Data provided ▸
• • • •

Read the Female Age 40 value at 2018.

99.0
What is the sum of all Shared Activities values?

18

• • • •

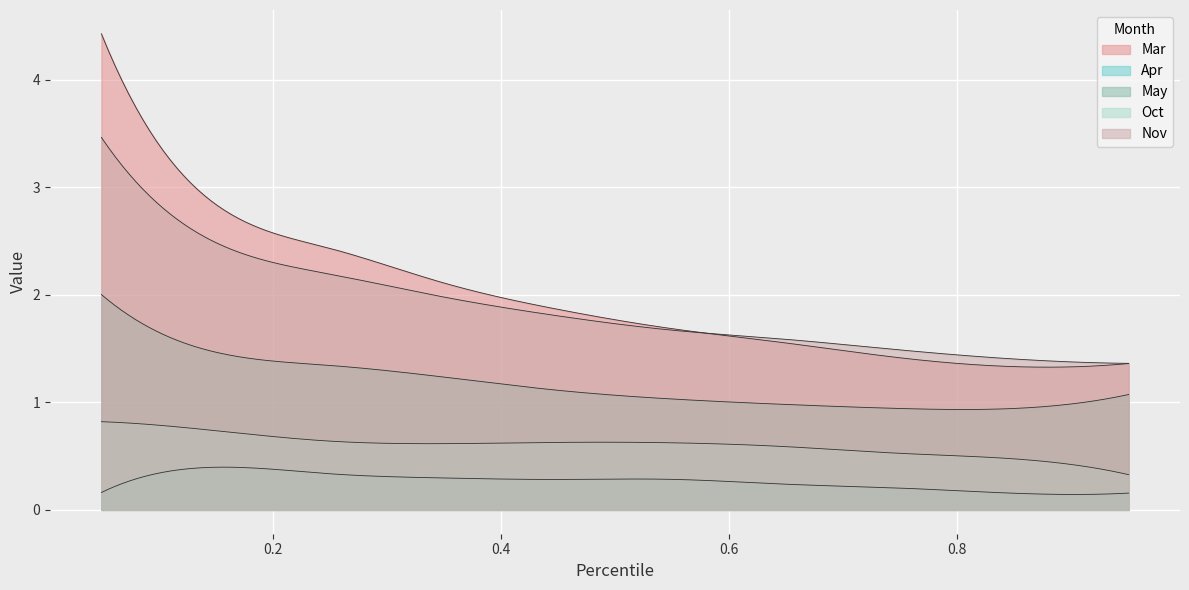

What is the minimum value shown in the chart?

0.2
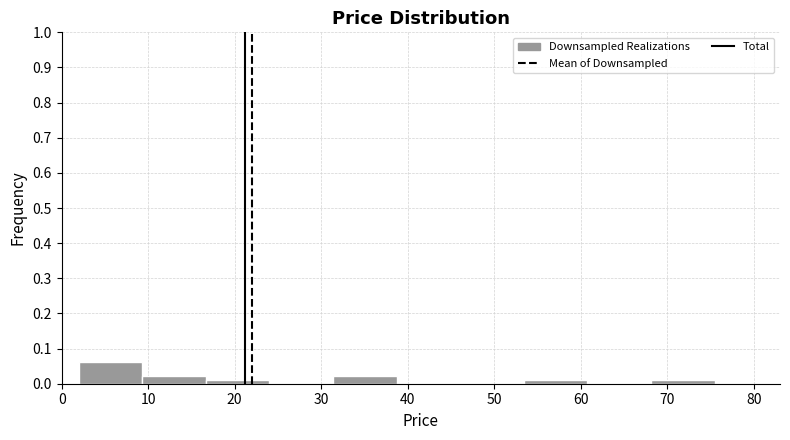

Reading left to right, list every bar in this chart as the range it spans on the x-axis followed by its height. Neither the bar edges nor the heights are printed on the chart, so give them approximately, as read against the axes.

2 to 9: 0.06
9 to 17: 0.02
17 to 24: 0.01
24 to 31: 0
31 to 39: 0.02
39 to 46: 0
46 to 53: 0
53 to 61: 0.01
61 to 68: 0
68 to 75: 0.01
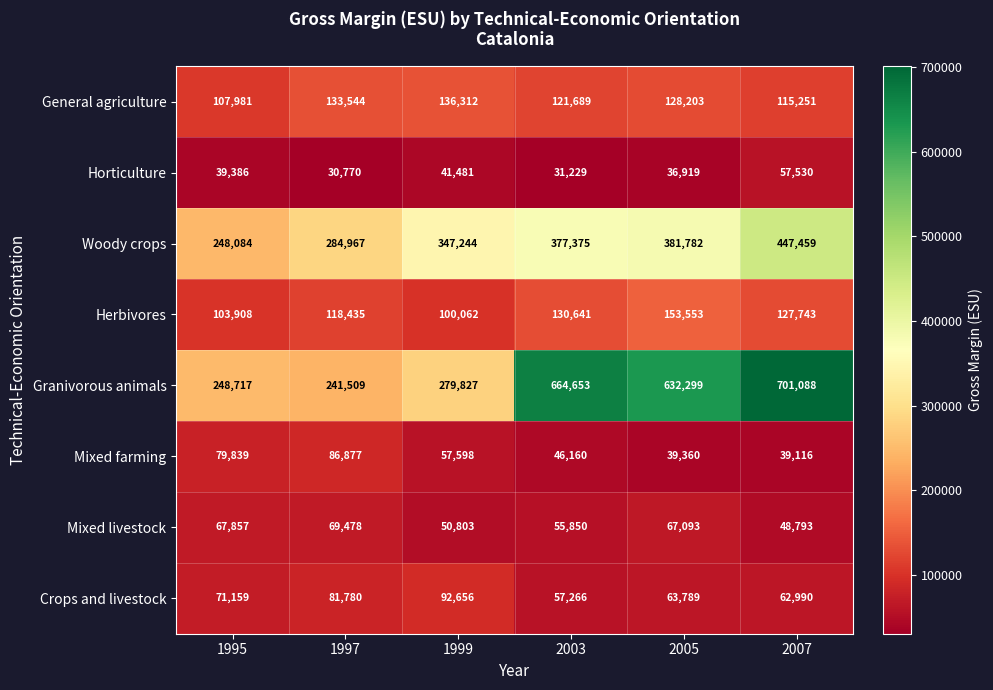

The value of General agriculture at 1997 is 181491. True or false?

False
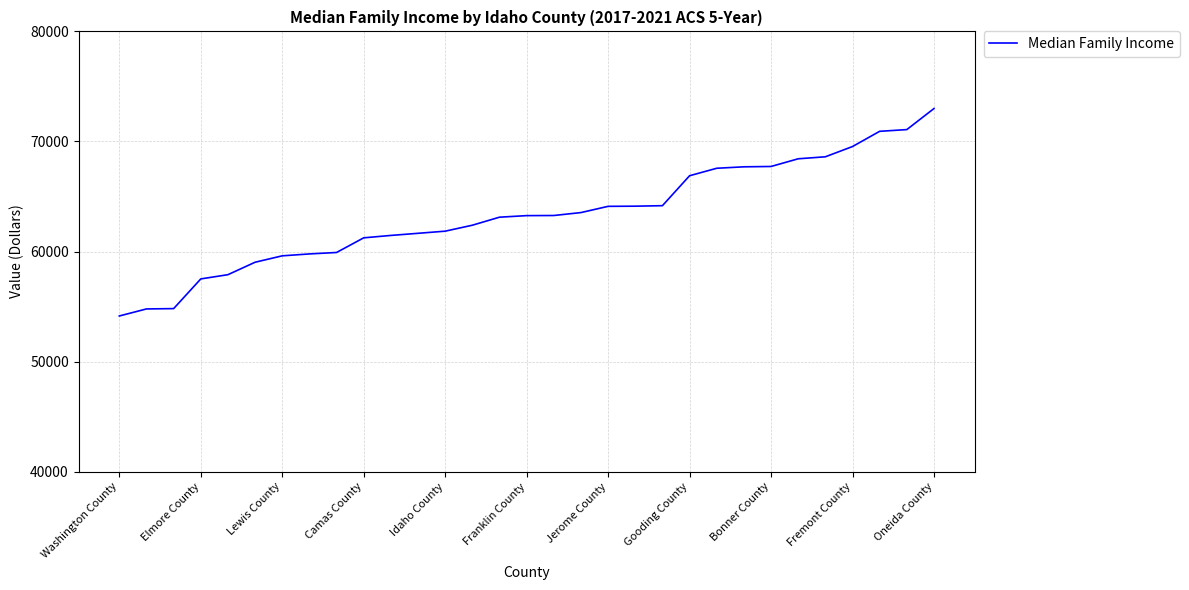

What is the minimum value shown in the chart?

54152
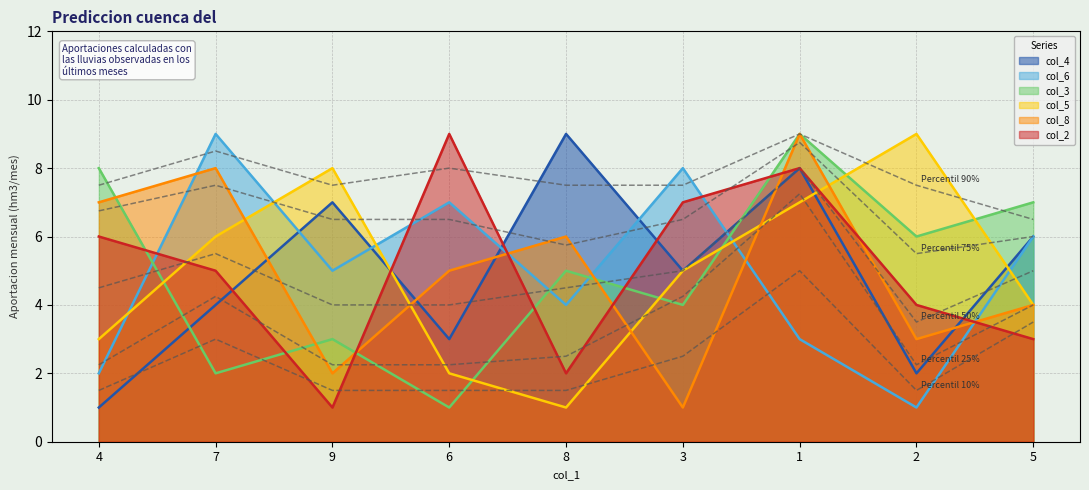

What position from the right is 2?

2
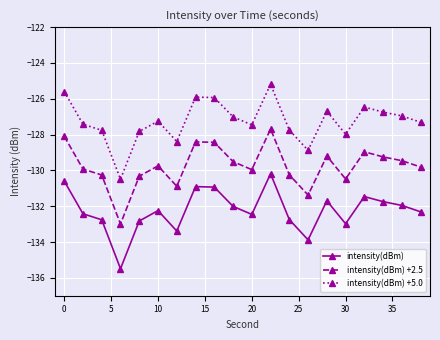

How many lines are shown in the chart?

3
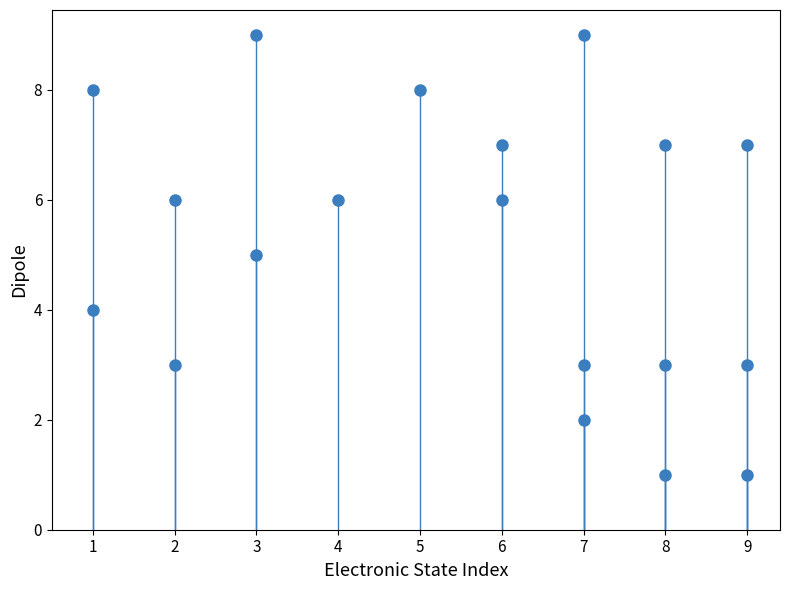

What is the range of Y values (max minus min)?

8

• • • •

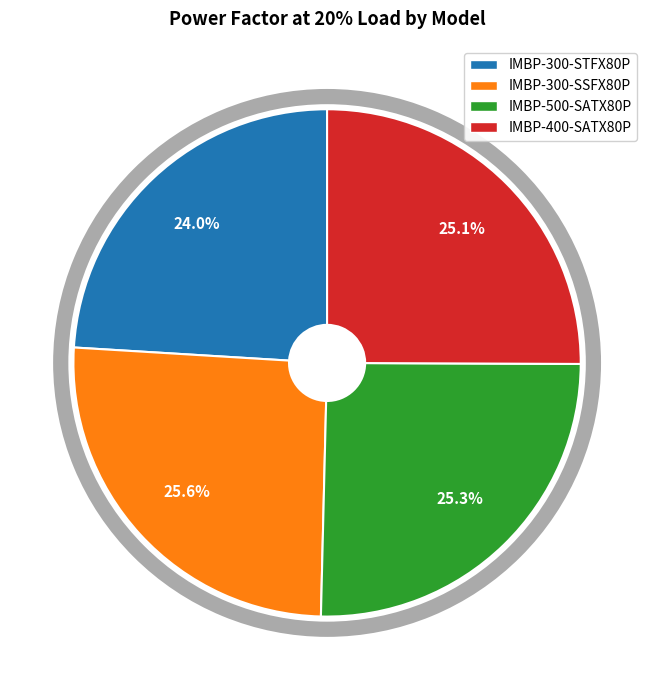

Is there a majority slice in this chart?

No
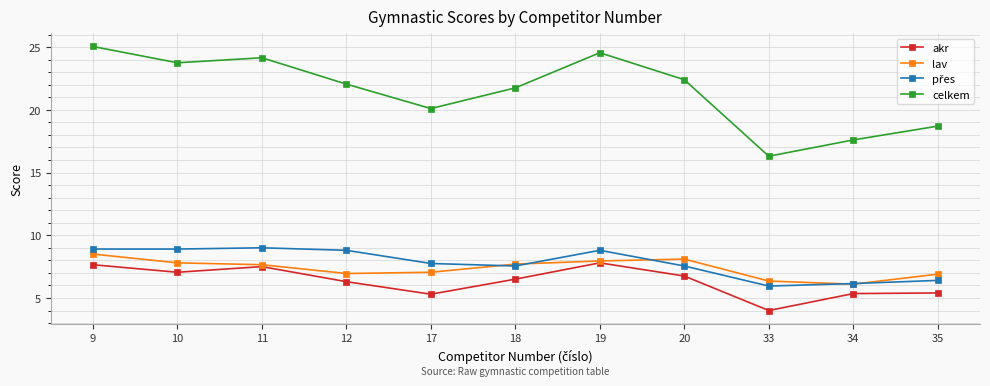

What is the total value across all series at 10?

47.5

• • • •

Exercise brief ▸ Write out the records verbatim from the line with "2 to 9: 0.06" to the line with "What is the range", including both of those lines. Leave the pictures out.

Output of the exercise ▸
2 to 9: 0.06
9 to 17: 0.02
17 to 24: 0.01
24 to 31: 0
31 to 39: 0.02
39 to 46: 0
46 to 53: 0
53 to 61: 0.01
61 to 68: 0
68 to 75: 0.01

The value of General agriculture at 1997 is 181491. True or false?

False

What is the minimum value shown in the chart?

54152

What position from the right is 2?

2

How many lines are shown in the chart?

3

What is the range of Y values (max minus min)?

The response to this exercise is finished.